Elle appela le concierge, mais je me levai. Il me vint un sentiment de dégoût tel que je n'en avais jamais éprouvé auparavant, et cependant je fus trop poltron pour intervenir pour ma cousine. Comme un misérable, je pris la fuite au lieu d'affronter le combat pour sa défense. Oh ! j'avais sur la conscience tant de défaites, et après chaque nouvelle défaite, leur puissance grandissait au-dessus de moi.



Ma mère était morte alors que je n'avais que quelques années, mais j'avais une amie maternelle dans la ville : Dorchen, mon ancienne nourrice.

Elle était la seule à me dire la vérité et à me mettre en garde à l'encontre de la vie que je menais. La fidèle âme ! Elle ne craignait pas de parler à la conscience du capitaine fêté de la finance quand elle l'estimait nécessaire. Je n'ai jamais eu envers personne autant d'estime et d'attachement à la fois. Elle avait sur moi un pouvoir certain, mais celui de Gertrude était le plus fort. Elle ne pouvait pas souffrir celle-ci. C'est pourquoi elle ne venait jamais à la maison, mais me visitait au bureau, très souvent au début, toutefois plus rarement par la suite.

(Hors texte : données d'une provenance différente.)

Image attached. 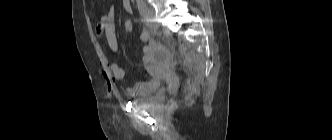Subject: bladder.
<instances>
[{
    "label": "bladder",
    "instance_id": "1",
    "mask_svg": "<svg viewBox=\"0 0 332 140\" xmlns=\"http://www.w3.org/2000/svg\"><path fill=\"white\" fill-rule=\"evenodd\" d=\"M147 89L144 93L131 99V102L137 106H149L162 99L160 80L152 79L145 83Z\"/></svg>",
    "mask_w": 332,
    "mask_h": 140
}]
</instances>
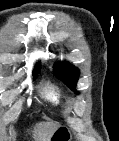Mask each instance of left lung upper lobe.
<instances>
[{"label":"left lung upper lobe","mask_w":119,"mask_h":141,"mask_svg":"<svg viewBox=\"0 0 119 141\" xmlns=\"http://www.w3.org/2000/svg\"><path fill=\"white\" fill-rule=\"evenodd\" d=\"M54 73L72 90H75L79 71L73 65L68 62H60L54 67Z\"/></svg>","instance_id":"5c2ea615"}]
</instances>
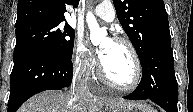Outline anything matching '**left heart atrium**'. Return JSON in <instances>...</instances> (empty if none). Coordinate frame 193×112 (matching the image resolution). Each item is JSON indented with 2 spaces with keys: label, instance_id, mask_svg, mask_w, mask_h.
Listing matches in <instances>:
<instances>
[{
  "label": "left heart atrium",
  "instance_id": "left-heart-atrium-1",
  "mask_svg": "<svg viewBox=\"0 0 193 112\" xmlns=\"http://www.w3.org/2000/svg\"><path fill=\"white\" fill-rule=\"evenodd\" d=\"M107 53V47H100L96 50V55L100 62L103 61Z\"/></svg>",
  "mask_w": 193,
  "mask_h": 112
}]
</instances>
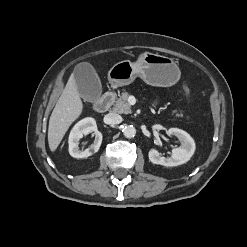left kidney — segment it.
<instances>
[{
	"label": "left kidney",
	"instance_id": "5707ae66",
	"mask_svg": "<svg viewBox=\"0 0 247 247\" xmlns=\"http://www.w3.org/2000/svg\"><path fill=\"white\" fill-rule=\"evenodd\" d=\"M167 134L176 136L181 142V146L174 148L171 157L168 158L160 156V153L152 148L148 153L149 160L153 164L166 167L178 166L188 162L195 152V142L193 138L187 132L178 128H170Z\"/></svg>",
	"mask_w": 247,
	"mask_h": 247
}]
</instances>
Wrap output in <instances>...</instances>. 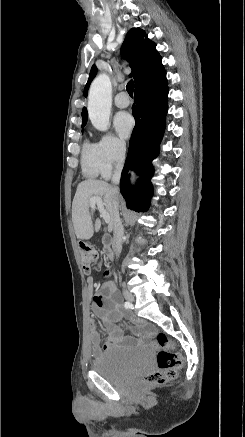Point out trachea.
<instances>
[{"label": "trachea", "instance_id": "3493384b", "mask_svg": "<svg viewBox=\"0 0 245 437\" xmlns=\"http://www.w3.org/2000/svg\"><path fill=\"white\" fill-rule=\"evenodd\" d=\"M127 92L130 95V97H133V91H134V83L132 80H130L126 86Z\"/></svg>", "mask_w": 245, "mask_h": 437}]
</instances>
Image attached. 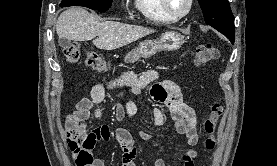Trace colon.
I'll return each instance as SVG.
<instances>
[{
	"label": "colon",
	"instance_id": "1",
	"mask_svg": "<svg viewBox=\"0 0 277 166\" xmlns=\"http://www.w3.org/2000/svg\"><path fill=\"white\" fill-rule=\"evenodd\" d=\"M64 56L70 64L76 63L81 56V49L77 43H71L64 47ZM220 51L211 44L200 45L194 50V63L198 66L205 65L211 61L218 59ZM87 66L97 71H107L108 64L96 52L88 51L86 53ZM224 113V105L222 100L216 101L210 111L209 117L204 122V131L207 135L205 139V148L212 151L217 146V138L215 136L218 122ZM86 131L81 122L74 121L66 124V137L68 145L73 152L77 166H86L91 162V158L81 152V145L85 141Z\"/></svg>",
	"mask_w": 277,
	"mask_h": 166
}]
</instances>
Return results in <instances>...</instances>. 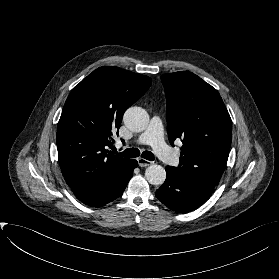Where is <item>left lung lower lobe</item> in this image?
Here are the masks:
<instances>
[{
  "label": "left lung lower lobe",
  "mask_w": 279,
  "mask_h": 279,
  "mask_svg": "<svg viewBox=\"0 0 279 279\" xmlns=\"http://www.w3.org/2000/svg\"><path fill=\"white\" fill-rule=\"evenodd\" d=\"M165 182L156 190V197L168 208L185 213L201 206L214 192L194 180L182 177L174 168H165Z\"/></svg>",
  "instance_id": "0a47b994"
}]
</instances>
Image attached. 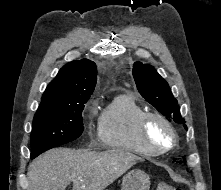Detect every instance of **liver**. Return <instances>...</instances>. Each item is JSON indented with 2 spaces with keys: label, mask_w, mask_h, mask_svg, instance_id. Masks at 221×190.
Here are the masks:
<instances>
[{
  "label": "liver",
  "mask_w": 221,
  "mask_h": 190,
  "mask_svg": "<svg viewBox=\"0 0 221 190\" xmlns=\"http://www.w3.org/2000/svg\"><path fill=\"white\" fill-rule=\"evenodd\" d=\"M143 159L123 149H51L28 168L29 190H103ZM81 178V180L79 179Z\"/></svg>",
  "instance_id": "6515ba94"
}]
</instances>
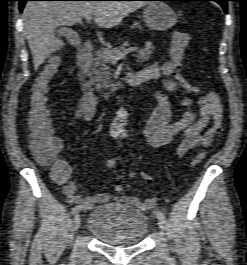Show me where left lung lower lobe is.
I'll return each instance as SVG.
<instances>
[{"instance_id":"obj_1","label":"left lung lower lobe","mask_w":247,"mask_h":265,"mask_svg":"<svg viewBox=\"0 0 247 265\" xmlns=\"http://www.w3.org/2000/svg\"><path fill=\"white\" fill-rule=\"evenodd\" d=\"M148 1H152V0H148ZM159 1H215L219 3L223 7L225 13H227V2L230 0H159Z\"/></svg>"}]
</instances>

« Pour une fois, j'aimerais prier monsieur », avait-elle dit un jour. Elle me parlait toujours à la troisième personne. Je pensais que ce serait une faveur quelconque qu'elle voulait demander pour elle-même, et j'avais de ce fait la réponse immédiate :

« Ce que tu veux, chère Dorchen, tu dois l'avoir, cela je te le promets.

- Monsieur ne promet-il pas plus qu'il ne peut tenir ? dit-elle. J'aimerais, pour préciser, le prier de prendre lui-même les rênes en main dans sa maison et ne pas les céder à Madame Gertrude, car elle la conduit à l'abîme.

- Dorchen, répondis-je un peu sévèrement, la chose ne te regarde pas.

- Ainsi cela ne me regarde pas quand Monsieur va à l'abîme ! Cela me regarde autant que la félicité de mon âme, çà, je le dis à Monsieur !

- Pardon, chère Dorchen, je sais, tu me veux du bien, mais...

- Monsieur a eu tort quand il repoussa mademoiselle Gerda et prit l'autre - cela m'atteignit à l'âme comme une épée - mais, à présent, il lui faut en supporter les conséquences et chercher à devenir leur maître. Que Monsieur soit dans sa maison un homme et un maître, sinon elle l'attirera dans la perdition. J'ai eu de mauvais pressentiments et je dois le mettre en garde. »

La bonne Dorchen ! Elle me connaissait mieux que moi-même, mais sa mise en garde amicale s'évanouit sans laisser de trace derrière elle. J'en gardai seulement une certaine crainte de Dorchen que je n'avais jamais connue auparavant. Cependant, dans la mesure où l'influence de Dorchen sur moi s'amenuisait, celle de Gertrude augmentait. Elle savait si bien me mener, elle était aussi intelligente qu'elle était forte.

Nous n'avions pas d'enfants. La maison était vide à part quelques pique-assiettes et faiseurs de cure. Mais je ne me souciais pas de cela. Ma femme en tant que telle m'était complètement indifférente - je me dédommageais d'autres manières - mais je ne parvenais pas à me libérer de son pouvoir sur moi.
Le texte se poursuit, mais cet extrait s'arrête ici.